I woke up on a cold floor with a hell of a headache, surrounded by mounds of chalky white dust and large white chunks of the same. It looked like a Peruvian Marching Powder train had tipped over and trapped me underneath it. At first it didn't seem like a bad way to go, but I tasted the powder and it didn't seem to give me a buzz, it tasted more like sheet rock. The next thing I knew two little dogs began ice-picking my brain with loud barking. Somewhere between the two dogs stood a tall, beautiful, blond girl in her early 20's who looked vaguely familiar. The afternoon sunlight was streaming through her hair.

"Where the hell am I?" I said.

"You are lying on your kitchen floor, shit for brains," she said. "Some dancing lesbians in the class upstairs must have knocked some sheet rock loose and it fell on your head."

I felt as if I had been sleeping twenty years, I felt groggy, the dogs didn't help.

"Anna, Hanna," she said in a stern yet some how sweet voice, "be quiet darlings, you are disturbing the old man Wes. When you said you were on your way to take me to dinner and then didn't show I became concerned and come over to your place to check on you. Your phone was off the hook and I found you on the floor covered in this mess. Don't you have a maid?"

"Well Shannon said she would stop by, but the game got rained out." I was coming around, the gorgeous creature was standing in front of me holding two dogs, she was dressed in very tall heels and a very short red dress that looked very good from where I sat.

"How long have I been out of it?" I asked.

"Oh, I'd say about sixty years, but out on the floor about two hours."

"Incredible." I spoke.

"I can think of a few other things to call it," she said, "One of them is pathetic."

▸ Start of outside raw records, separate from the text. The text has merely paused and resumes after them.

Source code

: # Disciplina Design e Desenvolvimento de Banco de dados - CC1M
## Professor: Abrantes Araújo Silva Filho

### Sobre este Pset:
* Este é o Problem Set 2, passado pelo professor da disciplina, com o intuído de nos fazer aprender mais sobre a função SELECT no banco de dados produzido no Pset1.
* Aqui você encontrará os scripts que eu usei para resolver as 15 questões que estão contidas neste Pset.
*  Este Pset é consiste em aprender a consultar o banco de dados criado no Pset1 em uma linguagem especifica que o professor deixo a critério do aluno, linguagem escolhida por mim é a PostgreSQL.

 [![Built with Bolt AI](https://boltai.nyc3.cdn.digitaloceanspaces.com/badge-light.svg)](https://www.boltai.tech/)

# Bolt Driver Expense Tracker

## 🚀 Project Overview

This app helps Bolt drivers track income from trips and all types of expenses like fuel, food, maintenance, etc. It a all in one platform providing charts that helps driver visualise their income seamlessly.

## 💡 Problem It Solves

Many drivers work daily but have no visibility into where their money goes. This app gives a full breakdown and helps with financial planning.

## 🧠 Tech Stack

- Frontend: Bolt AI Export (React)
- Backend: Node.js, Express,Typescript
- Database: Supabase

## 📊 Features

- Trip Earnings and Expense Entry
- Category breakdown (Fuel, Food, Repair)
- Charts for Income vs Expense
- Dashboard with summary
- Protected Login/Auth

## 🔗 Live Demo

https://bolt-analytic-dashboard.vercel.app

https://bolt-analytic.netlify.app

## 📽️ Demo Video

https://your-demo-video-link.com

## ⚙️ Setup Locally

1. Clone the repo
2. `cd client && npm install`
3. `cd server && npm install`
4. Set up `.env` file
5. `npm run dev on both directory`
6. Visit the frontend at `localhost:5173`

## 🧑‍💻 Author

"I was headed out the door and something happened on the way."

"Something happened to you alright, some dancing lesbians knocked ceiling plaster on your head. By the way your liquor cabinet is empty much like your head. Do you want a drink?"

I nodded and as I watched Megan and the two dogs head for the door, I saw another young girl wave to me from the corner of my eye.

"Goodbye, Megan, I said. 'goodbye Holly, Molly."

Megan stopped in her tracks. For the first time since I had known her I had her flustered. How could you know about them? I don't remember ever mentioning my first two pets to you." she asked, suddenly rather shakey.

I just sat there in the dust. Smiling up at her, smiling up at the ruined ceiling. smiling up at the crazy screwed up world.

I said as gently as possible. "Maybe you have forgotten."